Я в ужасе: вблизи он выглядит еще более жирным, еще более красномордым, еще более потным, и от него нестерпимо воняет перегаром. Он позволяет себе подмигнуть: «Привет-привет!» — словно бы так и надо. Я ничего не отвечаю, думаю, что пора спасаться бегством, но не решаюсь, страшно испугавшись, а вдруг он начнет меня преследовать за пределами кладбища — здесь-то, по крайней мере, со мной ничего случиться не может.
Священник начинает читать отходную молитву, красномордый, пользуясь этим, сию же секунду придвигается ко мне практически вплотную и шепчет:
— Мне этот кюре не слишком-то нравится: он проглатывает добрую половину слов… Закрыть глаза, так даже и не поймешь, где находишься — на похоронах или на крестинах, ничего не разобрать…
Я, по-прежнему вслушиваясь в речь священника, пытаюсь абстрагироваться от назойливого шепота, который, по моему ощущению, звучит оглушительно — будто крик.
— Правду сказать, томишься-томишься на этих похоронах, но ведь не самые мы обделенные… Знаешь, одно время я посещал концерты камерной музыки, так могу тебе сказать — с этим не сравнить… Сейчас они туда посылают только тех, кто сверх всякой меры дурью мается, вот и отлично, потому что я был уже на грани депрессии… Ты сколько времени ходишь по похоронам, а?

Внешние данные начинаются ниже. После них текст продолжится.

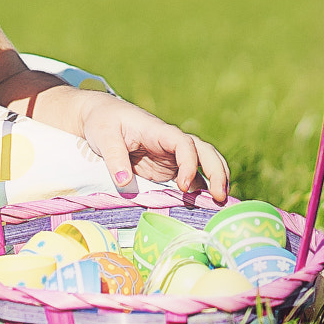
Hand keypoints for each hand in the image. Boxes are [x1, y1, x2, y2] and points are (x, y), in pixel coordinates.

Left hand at [79, 97, 231, 202]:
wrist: (103, 117)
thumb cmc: (104, 122)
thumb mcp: (104, 136)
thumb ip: (115, 158)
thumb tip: (125, 183)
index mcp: (159, 131)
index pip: (184, 144)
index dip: (189, 163)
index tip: (184, 186)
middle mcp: (171, 143)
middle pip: (204, 151)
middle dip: (217, 171)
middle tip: (220, 196)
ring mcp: (172, 156)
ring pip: (203, 163)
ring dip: (216, 179)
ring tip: (221, 202)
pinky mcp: (168, 168)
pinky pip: (191, 178)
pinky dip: (202, 190)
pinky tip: (206, 206)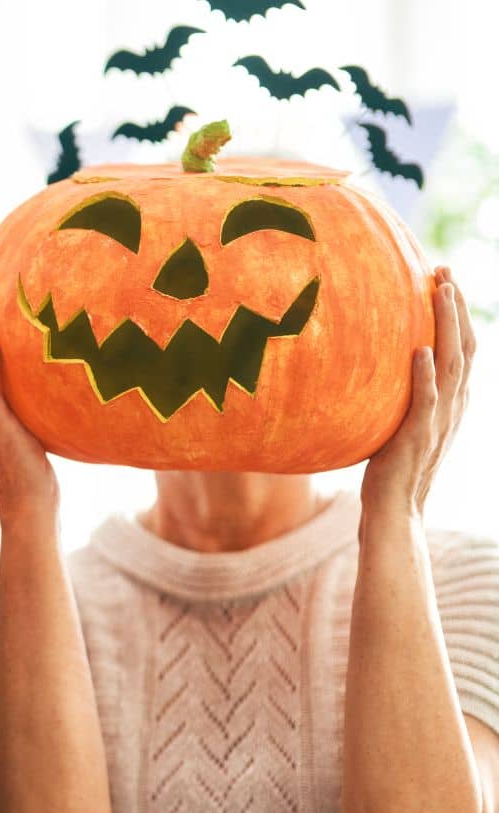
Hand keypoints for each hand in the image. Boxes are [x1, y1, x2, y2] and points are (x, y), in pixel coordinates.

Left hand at [362, 268, 474, 520]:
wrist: (394, 509)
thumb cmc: (390, 468)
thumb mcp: (401, 423)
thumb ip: (402, 397)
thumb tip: (381, 368)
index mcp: (450, 402)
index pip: (462, 349)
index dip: (458, 315)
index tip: (445, 281)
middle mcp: (451, 406)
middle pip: (464, 347)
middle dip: (456, 307)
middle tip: (444, 270)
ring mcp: (437, 420)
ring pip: (452, 364)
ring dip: (448, 326)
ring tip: (440, 292)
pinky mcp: (417, 436)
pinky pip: (426, 401)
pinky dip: (426, 375)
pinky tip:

Он явно сумасшедший. Ровно в эту минуту я даю себе самому клятву, что нынешние похороны для меня последние.
— Да ладно, нормалек, можешь говорить — нету тут никаких контролеров, тут мы в безопасности, и вообще — тоже мне Великая Тайна, поцелуй меня в зад!
Последние слова звучат громче, чем ему хотелось бы, и на нас устремляются обремененные упреком, исполненные ненависти взгляды. Даже священник замирает на полуслове. Я все на свете — ну, или почти все — отдал бы сейчас за возможность скрыться в гробу, устроившись рядом со старушкой Марсьяль. Человечек же ничуть не смущается, нагоняет на свою красную морду выражение лица побитой собаки и принимается утирать отсутствующие слезы.
— Простите… Мне так тяжело…
Присутствующие в конце концов перестают нами интересоваться, и надгробное слово продолжается. А человечек опять жизнерадостно подмигивает. Чудовищная развязность.
Он более или менее прилично держится до конца погребения, довольствуясь испускаемыми время от времени негромкими и тоскливыми вздохами. Когда все расходятся, он остается со мной так, будто это само собой разумелось. Я направляюсь к выходу, он за мной, он ускоряет шаги, когда я их ускоряю, замедляет, стоит мне замедлить, торчит рядом и выжидающе смотрит, пока я развязываю и завязываю шнурок.